» PROBLEM TO SOLVE
Can you repeat all of the following lines word for word, without changing anything?

Data entries:
-----

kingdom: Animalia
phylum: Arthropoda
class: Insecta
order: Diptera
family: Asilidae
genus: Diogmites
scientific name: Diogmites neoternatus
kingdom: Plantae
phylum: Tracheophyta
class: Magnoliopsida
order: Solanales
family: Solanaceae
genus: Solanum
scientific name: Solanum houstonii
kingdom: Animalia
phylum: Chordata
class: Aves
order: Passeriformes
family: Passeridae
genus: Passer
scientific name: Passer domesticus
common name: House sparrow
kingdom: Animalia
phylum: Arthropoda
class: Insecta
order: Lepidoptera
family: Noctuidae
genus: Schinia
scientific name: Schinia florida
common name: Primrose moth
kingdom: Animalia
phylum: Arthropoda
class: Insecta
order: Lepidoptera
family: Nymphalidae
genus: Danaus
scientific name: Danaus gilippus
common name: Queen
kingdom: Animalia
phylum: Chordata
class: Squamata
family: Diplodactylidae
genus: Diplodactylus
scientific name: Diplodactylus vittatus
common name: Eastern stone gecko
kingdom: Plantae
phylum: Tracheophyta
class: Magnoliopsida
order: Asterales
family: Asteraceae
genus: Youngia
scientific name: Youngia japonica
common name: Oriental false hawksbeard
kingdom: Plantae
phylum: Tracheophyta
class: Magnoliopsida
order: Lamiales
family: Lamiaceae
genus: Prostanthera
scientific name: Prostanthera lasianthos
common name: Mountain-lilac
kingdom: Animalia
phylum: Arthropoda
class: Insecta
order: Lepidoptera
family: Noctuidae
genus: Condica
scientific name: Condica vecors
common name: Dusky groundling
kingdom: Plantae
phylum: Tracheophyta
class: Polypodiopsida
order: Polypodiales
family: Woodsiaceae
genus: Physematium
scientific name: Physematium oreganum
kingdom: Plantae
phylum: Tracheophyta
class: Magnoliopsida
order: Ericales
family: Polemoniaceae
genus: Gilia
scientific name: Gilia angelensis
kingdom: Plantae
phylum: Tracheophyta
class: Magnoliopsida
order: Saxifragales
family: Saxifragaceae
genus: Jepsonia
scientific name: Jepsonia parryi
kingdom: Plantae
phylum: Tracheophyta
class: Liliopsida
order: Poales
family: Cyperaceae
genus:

-----

» REPLY TO THE TASK
kingdom: Animalia
phylum: Arthropoda
class: Insecta
order: Diptera
family: Asilidae
genus: Diogmites
scientific name: Diogmites neoternatus
kingdom: Plantae
phylum: Tracheophyta
class: Magnoliopsida
order: Solanales
family: Solanaceae
genus: Solanum
scientific name: Solanum houstonii
kingdom: Animalia
phylum: Chordata
class: Aves
order: Passeriformes
family: Passeridae
genus: Passer
scientific name: Passer domesticus
common name: House sparrow
kingdom: Animalia
phylum: Arthropoda
class: Insecta
order: Lepidoptera
family: Noctuidae
genus: Schinia
scientific name: Schinia florida
common name: Primrose moth
kingdom: Animalia
phylum: Arthropoda
class: Insecta
order: Lepidoptera
family: Nymphalidae
genus: Danaus
scientific name: Danaus gilippus
common name: Queen
kingdom: Animalia
phylum: Chordata
class: Squamata
family: Diplodactylidae
genus: Diplodactylus
scientific name: Diplodactylus vittatus
common name: Eastern stone gecko
kingdom: Plantae
phylum: Tracheophyta
class: Magnoliopsida
order: Asterales
family: Asteraceae
genus: Youngia
scientific name: Youngia japonica
common name: Oriental false hawksbeard
kingdom: Plantae
phylum: Tracheophyta
class: Magnoliopsida
order: Lamiales
family: Lamiaceae
genus: Prostanthera
scientific name: Prostanthera lasianthos
common name: Mountain-lilac
kingdom: Animalia
phylum: Arthropoda
class: Insecta
order: Lepidoptera
family: Noctuidae
genus: Condica
scientific name: Condica vecors
common name: Dusky groundling
kingdom: Plantae
phylum: Tracheophyta
class: Polypodiopsida
order: Polypodiales
family: Woodsiaceae
genus: Physematium
scientific name: Physematium oreganum
kingdom: Plantae
phylum: Tracheophyta
class: Magnoliopsida
order: Ericales
family: Polemoniaceae
genus: Gilia
scientific name: Gilia angelensis
kingdom: Plantae
phylum: Tracheophyta
class: Magnoliopsida
order: Saxifragales
family: Saxifragaceae
genus: Jepsonia
scientific name: Jepsonia parryi
kingdom: Plantae
phylum: Tracheophyta
class: Liliopsida
order: Poales
family: Cyperaceae
genus:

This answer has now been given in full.